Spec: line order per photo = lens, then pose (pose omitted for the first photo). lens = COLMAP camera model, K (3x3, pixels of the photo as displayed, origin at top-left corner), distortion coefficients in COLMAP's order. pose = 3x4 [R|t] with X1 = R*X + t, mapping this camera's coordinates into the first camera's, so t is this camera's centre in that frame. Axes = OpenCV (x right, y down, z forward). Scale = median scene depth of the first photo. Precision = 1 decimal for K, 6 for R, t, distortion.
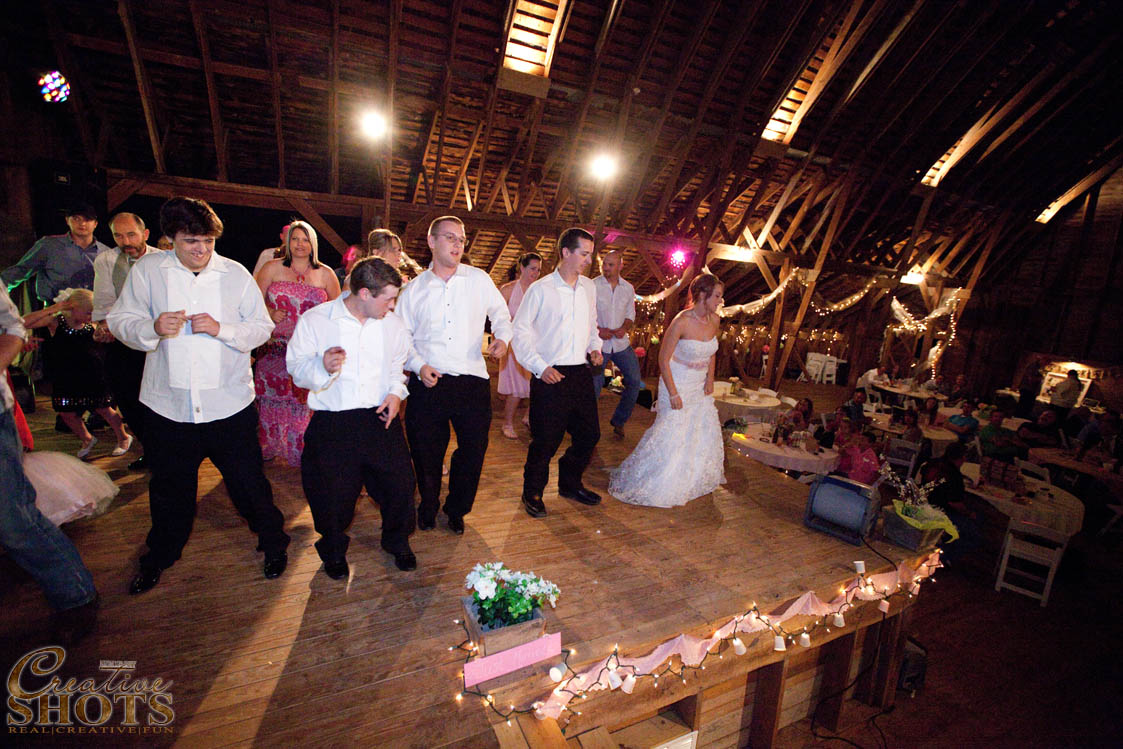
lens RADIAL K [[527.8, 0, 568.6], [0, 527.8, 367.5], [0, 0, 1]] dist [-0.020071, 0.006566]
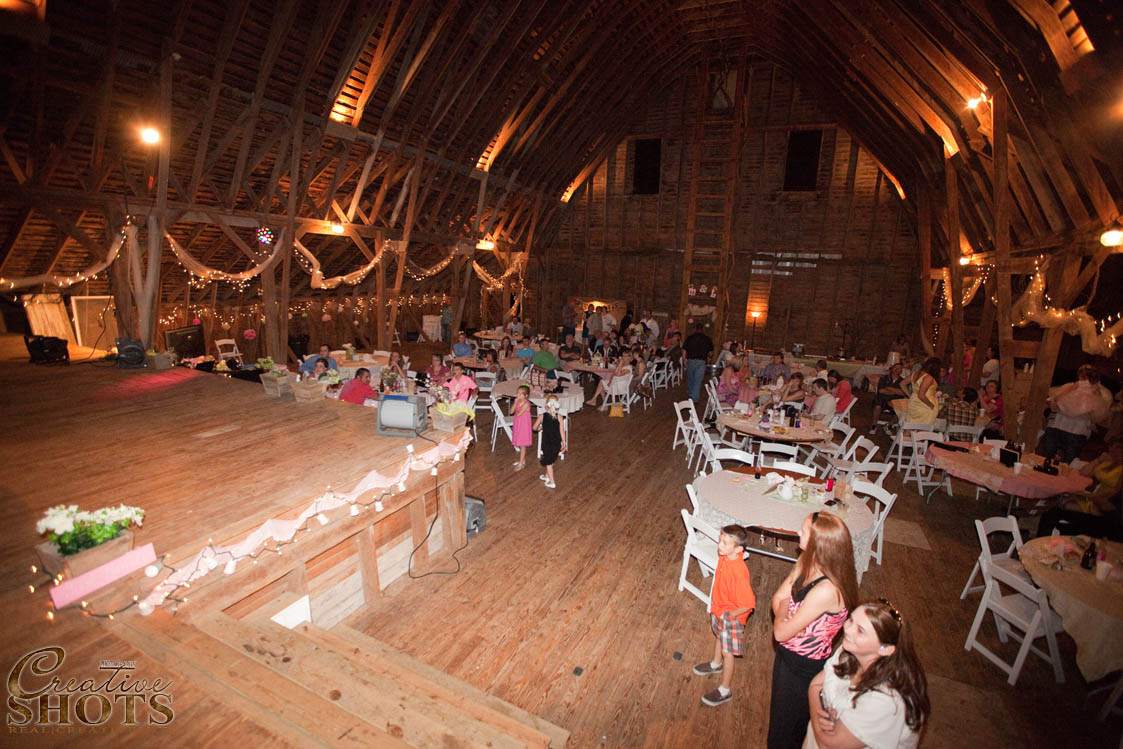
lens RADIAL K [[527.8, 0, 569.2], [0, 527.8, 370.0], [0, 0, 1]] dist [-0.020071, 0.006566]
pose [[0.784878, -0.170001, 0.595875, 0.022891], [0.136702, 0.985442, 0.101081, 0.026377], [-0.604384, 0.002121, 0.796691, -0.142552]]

══════

[AIM OF THE EXERCISE]:
Without the pictures, return the whole of the data exactly as given.

[TASK RESPONSE]:
Spec: line order per photo = lens, then pose (pose omitted for the first photo). lens = COLMAP camera model, K (3x3, pixels of the photo as displayed, origin at top-left corner), distortion coefficients in COLMAP's order. pose = 3x4 [R|t] with X1 = R*X + t, mapping this camera's coordinates into the first camera's, so t is this camera's centre in that frame. Axes = OpenCV (x right, y down, z forward). Scale = median scene depth of the first photo. Precision = 1 decimal for K, 6 for R, t, distortion.
lens RADIAL K [[527.8, 0, 568.6], [0, 527.8, 367.5], [0, 0, 1]] dist [-0.020071, 0.006566]
lens RADIAL K [[527.8, 0, 569.2], [0, 527.8, 370.0], [0, 0, 1]] dist [-0.020071, 0.006566]
pose [[0.784878, -0.170001, 0.595875, 0.022891], [0.136702, 0.985442, 0.101081, 0.026377], [-0.604384, 0.002121, 0.796691, -0.142552]]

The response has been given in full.